Una ricerca di AstraRicherche per UNHCR fotografa l'impatto psicologico delle notizie drammatiche e l'urgenza di aiuti in Africa e Asia
L'esposizione dei cittadini italiani alle crisi globali è quotidiana e continuativa.
Secondo una nuova survey condotta da AstraRicherche per UNHCR, l'Agenzia ONU per i Rifugiati, il 73% degli intervistati entra in contatto ogni giorno con notizie relative a guerre o emergenze umanitarie.
Lo studio, realizzato online su un campione rappresentativo di oltre 1.000 persone nell'ambito della campagna "Torniamo a sentire”, evidenzia che di fronte alle immagini delle crisi rimangono forti sentimenti di empatia, rabbia, tristezza e senso di ingiustizia.
Per oltre il 65% del campione, queste sensazioni lasciano un segno duraturo.
Accanto all'empatia si registra tuttavia una stanchezza legata a sentimenti di impotenza e frustrazione, che interessa quasi un italiano su due (47,5%).
Questa condizione si traduce in dinamiche di distacco e nell'evitamento di contenuti drammatici: il 59% ammette di scorrere via le notizie come forma di protezione.
Laura Iucci, Direttrice della Raccolta Fondi di UNHCR Italia, evidenzia come il sovraccarico informativo rischi di spegnere l'attenzione in un momento caratterizzato anche dai tagli agli aiuti umanitari da parte di alcuni governi.
La ricerca mostra inoltre che il coinvolgimento aumenta tramite racconti e testimonianze dirette, e che circa 7 italiani su 10 dichiarano di aver compiuto azioni concrete, sebbene una parte rilevante ammetta di non sapere come agire.

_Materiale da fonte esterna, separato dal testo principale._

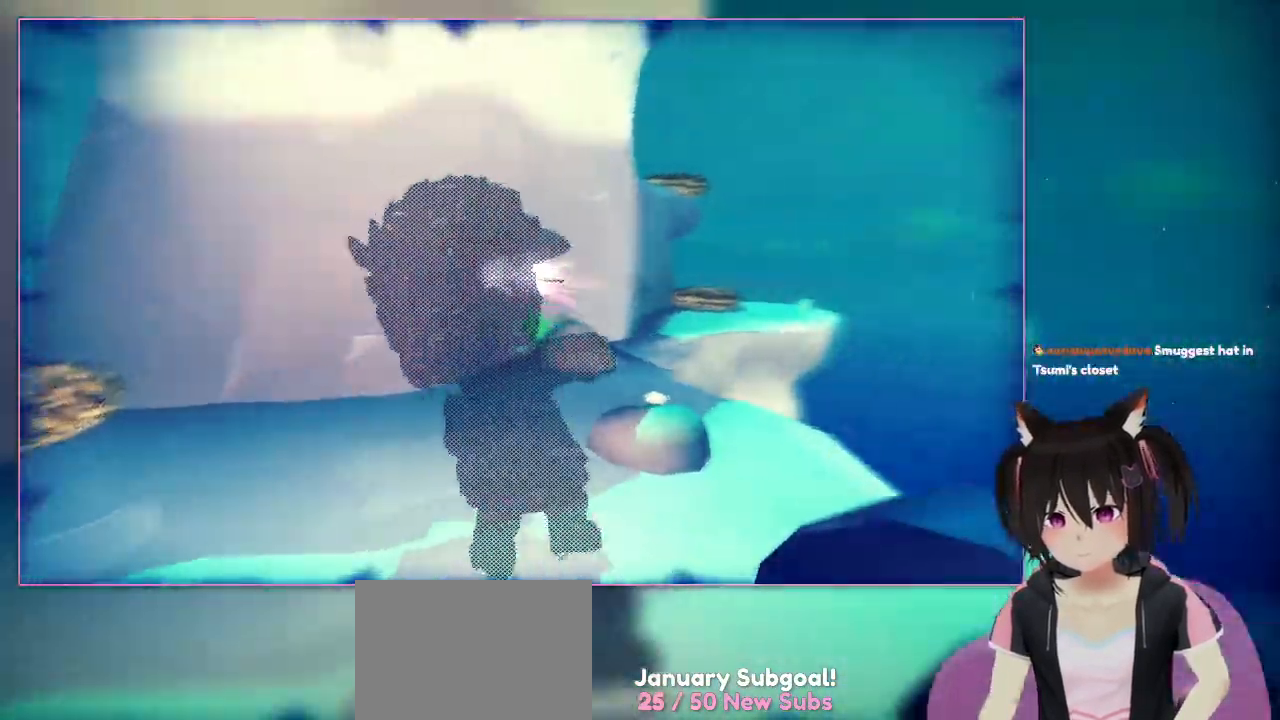
{"buttons": [], "left_stick": "center", "right_stick": "down-right", "events": []}
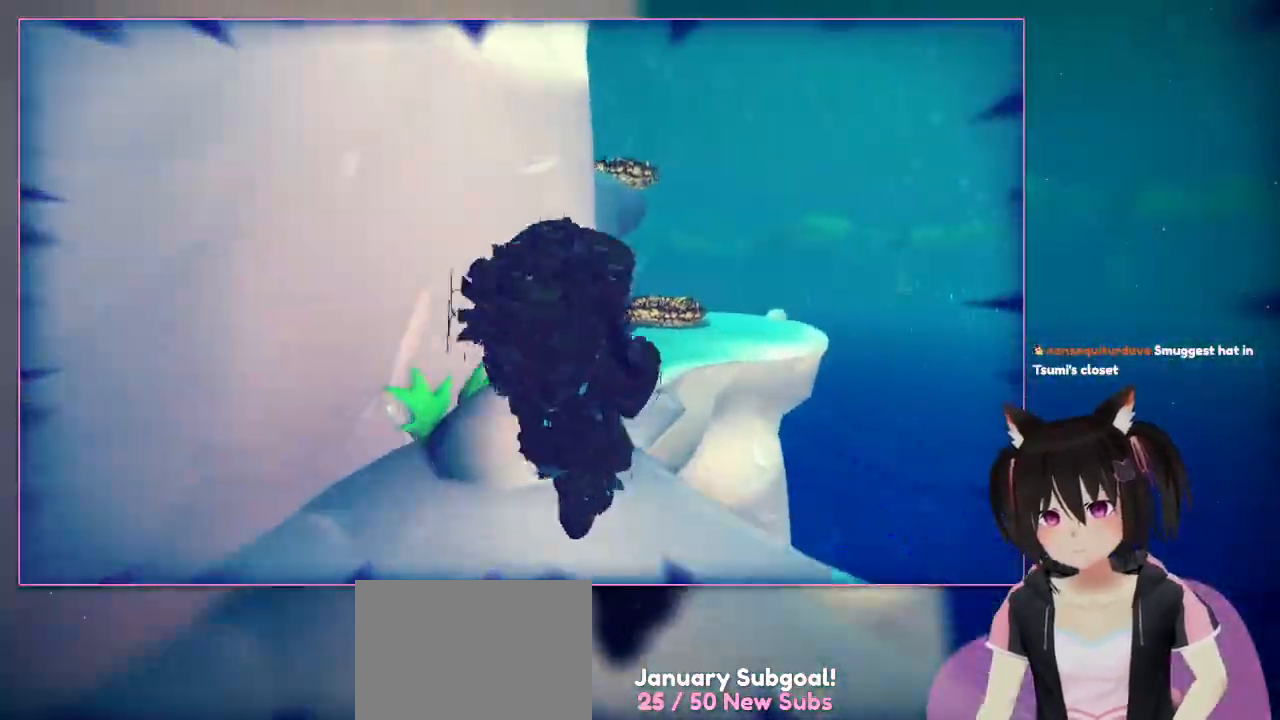
{"buttons": [], "left_stick": "up-right", "right_stick": "center", "events": [[33, "left_stick", "up"], [33, "right_stick", "down"], [317, "right_stick", "center"], [433, "left_stick", "up-right"]]}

Lo spot della campagna vede come protagonista il testimonial Francesco Pannofino.
I fondi raccolti sono destinati a interventi urgenti in Sudan, Sud Sudan, Repubblica Democratica del Congo, Burundi, Ciad, Etiopia, Uganda, Kenya e Bangladesh.
In Sudan si consuma la più grande crisi di sfollamento al mondo, con 14 milioni di persone in fuga da un conflitto caratterizzato da violenze e violazioni dei diritti umani e 19,5 milioni di individui in condizione di insicurezza alimentare acuta.
La crisi si riflette anche nel vicino Sud Sudan, dove si contano quasi 2 milioni di sfollati interni e 620 mila rifugiati, in maggioranza bambini fuggiti dal Sudan.
Parallelamente, nella Repubblica Democratica del Congo l'attenzione è rivolta a un'epidemia di Ebola nelle province orientali di Ituri e Nord Kivu, aree colpite da conflitti che contano oltre 2 milioni di sfollati e strutture sanitarie indebolite.
UNHCR prosegue le attività sul campo insieme ai partner per distribuire beni essenziali, rifugi, acqua e cibo.
Tra gli interventi medici realizzati figurano le vaccinazioni per migliaia di bambini contro polio, morbillo e colera in Etiopia e nella Repubblica Democratica del Congo, oltre a servizi specialistici contro la violenza di genere che nel 2025 hanno raggiunto quasi 500.000 rifugiati in Sudan.